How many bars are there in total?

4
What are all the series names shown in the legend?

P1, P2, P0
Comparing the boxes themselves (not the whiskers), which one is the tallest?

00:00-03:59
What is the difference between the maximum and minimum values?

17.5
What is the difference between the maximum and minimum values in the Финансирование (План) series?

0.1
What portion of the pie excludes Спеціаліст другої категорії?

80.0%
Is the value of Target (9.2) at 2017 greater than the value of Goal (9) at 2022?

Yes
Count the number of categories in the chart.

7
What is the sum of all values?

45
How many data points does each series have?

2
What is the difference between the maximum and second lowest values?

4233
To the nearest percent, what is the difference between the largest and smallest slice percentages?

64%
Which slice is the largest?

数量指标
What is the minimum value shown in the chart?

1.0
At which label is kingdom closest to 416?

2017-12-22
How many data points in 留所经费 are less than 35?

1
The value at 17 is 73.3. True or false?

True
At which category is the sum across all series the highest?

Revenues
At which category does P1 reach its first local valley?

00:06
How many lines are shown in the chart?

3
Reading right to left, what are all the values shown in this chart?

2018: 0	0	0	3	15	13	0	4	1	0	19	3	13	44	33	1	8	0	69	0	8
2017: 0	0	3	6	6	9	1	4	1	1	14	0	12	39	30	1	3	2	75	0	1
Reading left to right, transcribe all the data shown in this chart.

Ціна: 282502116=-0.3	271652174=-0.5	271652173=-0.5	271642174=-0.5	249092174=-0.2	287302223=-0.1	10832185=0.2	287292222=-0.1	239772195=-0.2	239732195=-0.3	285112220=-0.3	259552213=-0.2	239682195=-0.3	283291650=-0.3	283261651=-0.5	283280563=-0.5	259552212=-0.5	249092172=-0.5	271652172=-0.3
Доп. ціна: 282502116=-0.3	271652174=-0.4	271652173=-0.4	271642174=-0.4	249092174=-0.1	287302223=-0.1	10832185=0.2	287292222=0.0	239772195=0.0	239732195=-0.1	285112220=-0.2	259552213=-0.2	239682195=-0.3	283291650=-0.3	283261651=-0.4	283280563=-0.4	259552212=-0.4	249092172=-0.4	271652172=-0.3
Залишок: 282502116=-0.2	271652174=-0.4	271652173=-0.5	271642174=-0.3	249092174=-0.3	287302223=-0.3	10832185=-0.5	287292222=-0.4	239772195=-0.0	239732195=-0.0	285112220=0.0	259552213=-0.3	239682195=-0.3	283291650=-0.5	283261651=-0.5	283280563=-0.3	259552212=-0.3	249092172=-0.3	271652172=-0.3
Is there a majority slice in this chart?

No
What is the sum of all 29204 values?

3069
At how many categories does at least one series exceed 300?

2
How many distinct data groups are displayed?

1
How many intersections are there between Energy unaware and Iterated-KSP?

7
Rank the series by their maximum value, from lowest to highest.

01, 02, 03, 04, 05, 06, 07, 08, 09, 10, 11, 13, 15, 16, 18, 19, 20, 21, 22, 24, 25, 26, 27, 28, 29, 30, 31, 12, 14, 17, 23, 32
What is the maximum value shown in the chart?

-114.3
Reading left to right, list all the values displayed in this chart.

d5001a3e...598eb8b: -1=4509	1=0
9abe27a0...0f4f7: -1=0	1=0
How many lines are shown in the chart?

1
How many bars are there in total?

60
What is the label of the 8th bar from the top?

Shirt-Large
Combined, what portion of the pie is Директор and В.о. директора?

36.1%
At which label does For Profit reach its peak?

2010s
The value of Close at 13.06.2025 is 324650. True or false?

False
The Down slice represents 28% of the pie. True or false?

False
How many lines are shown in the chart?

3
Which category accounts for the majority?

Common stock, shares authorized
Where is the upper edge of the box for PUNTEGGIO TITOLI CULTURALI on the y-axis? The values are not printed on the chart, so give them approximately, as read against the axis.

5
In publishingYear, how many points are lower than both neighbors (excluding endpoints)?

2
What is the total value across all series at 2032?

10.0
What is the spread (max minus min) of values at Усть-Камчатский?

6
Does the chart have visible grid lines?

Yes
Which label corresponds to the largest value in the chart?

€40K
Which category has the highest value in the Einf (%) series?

***

■ AIM OF THE EXERCISE
Return every line from the listing above that contains the word "maximum". Case counts.

■ WRITTEN RESPONSE
What is the difference between the maximum and minimum values?
What is the difference between the maximum and minimum values in the Финансирование (План) series?
What is the difference between the maximum and second lowest values?
Rank the series by their maximum value, from lowest to highest.
What is the maximum value shown in the chart?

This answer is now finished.